Found a repository that encodes with SDXL series VAE and decodes with SD15 series, but it has problems with artifacts and color shift. https://github.com/city96/SD-Latent-Interposer

shawnington commented 2 months ago

VAE encoding is not lossless.

RandomGitUser321 commented 2 months ago

Since upscaling is an important feature, it is very important to remove these artifacts to preserve the original image content. These artifacts are difficult to remove at low denosing levels, making the result poor.

That is 100% to be expected. As Shawnington stated, vae encoding<>decoding is not lossless. When an image is vae encoded, it's in a very compressed state.
———
§ PROBLEMS TO SOLVE:
A - In the forum thread about VAE encoding, which two problems does the repository that encodes with SDXL and decodes with SD15 have?
B - Please continue the forum thread about VAE encoding for a few sentences after its last line.
The records can be left aside.
———
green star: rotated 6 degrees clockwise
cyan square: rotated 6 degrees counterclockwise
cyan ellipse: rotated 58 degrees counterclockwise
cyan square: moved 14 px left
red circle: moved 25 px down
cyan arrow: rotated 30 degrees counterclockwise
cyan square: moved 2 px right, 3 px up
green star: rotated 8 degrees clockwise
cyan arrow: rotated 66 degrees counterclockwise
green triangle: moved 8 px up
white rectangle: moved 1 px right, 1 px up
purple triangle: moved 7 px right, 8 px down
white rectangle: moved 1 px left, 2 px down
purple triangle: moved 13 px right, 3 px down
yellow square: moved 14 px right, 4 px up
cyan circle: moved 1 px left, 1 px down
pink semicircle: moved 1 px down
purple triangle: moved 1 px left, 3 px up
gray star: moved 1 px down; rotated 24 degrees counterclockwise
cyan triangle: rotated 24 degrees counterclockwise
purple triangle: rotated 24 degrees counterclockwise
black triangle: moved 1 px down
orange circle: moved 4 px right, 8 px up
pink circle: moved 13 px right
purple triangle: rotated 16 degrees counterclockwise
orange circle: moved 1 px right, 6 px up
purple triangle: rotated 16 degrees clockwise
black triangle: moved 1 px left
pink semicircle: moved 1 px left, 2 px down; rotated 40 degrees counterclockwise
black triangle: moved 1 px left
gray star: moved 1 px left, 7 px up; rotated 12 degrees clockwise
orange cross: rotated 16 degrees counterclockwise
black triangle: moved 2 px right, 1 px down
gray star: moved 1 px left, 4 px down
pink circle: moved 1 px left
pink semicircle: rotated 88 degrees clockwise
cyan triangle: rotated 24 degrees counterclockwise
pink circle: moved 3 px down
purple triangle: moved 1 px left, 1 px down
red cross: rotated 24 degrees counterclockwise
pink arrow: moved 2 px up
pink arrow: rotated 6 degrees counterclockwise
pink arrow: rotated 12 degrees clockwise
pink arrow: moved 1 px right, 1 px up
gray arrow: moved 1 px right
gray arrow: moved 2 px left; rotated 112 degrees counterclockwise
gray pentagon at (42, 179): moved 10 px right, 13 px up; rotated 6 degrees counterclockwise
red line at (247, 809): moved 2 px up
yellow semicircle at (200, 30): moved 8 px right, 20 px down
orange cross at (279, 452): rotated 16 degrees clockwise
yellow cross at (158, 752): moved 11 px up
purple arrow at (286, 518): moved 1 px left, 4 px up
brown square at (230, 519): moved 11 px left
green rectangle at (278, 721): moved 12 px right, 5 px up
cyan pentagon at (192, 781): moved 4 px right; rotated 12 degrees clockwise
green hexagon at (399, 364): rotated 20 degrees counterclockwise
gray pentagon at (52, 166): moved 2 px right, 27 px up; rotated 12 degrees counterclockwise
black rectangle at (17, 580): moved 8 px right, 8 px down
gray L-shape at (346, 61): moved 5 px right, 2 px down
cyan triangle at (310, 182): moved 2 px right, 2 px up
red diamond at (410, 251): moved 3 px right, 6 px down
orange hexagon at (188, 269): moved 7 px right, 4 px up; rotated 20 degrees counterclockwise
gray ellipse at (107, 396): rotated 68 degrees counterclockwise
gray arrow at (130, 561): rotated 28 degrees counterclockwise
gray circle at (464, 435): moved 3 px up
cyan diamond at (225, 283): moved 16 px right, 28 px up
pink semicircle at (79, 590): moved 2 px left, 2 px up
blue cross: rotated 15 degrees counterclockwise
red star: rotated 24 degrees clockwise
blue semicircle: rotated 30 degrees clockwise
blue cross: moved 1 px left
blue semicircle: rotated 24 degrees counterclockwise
———
§ ANSWERS TO EACH TASK:
A - Artifacts and color shift.

B -
For example: A 1024x1024x24bit image would be exactly 3MB(before compression or lossless compression). Meanwhile, a vae encoded version of that image gets compressed to 128x128x4x16bit float precision in latent form(might be 32bit, but i think the 32bit modes are only for the calcuations, I'd have to double check). This means the latent space version of the image is 0.125 MB in size, which is a 24:1 reduction in size. When you then decode the image with a vae, you then take that image with 1/24th the information and reinflate it back to the original size.

So yeah, there will be losses and it won't get everything correct. This was one of the exciting things about the new 16 channel SD3 vae: encode<>decode quality.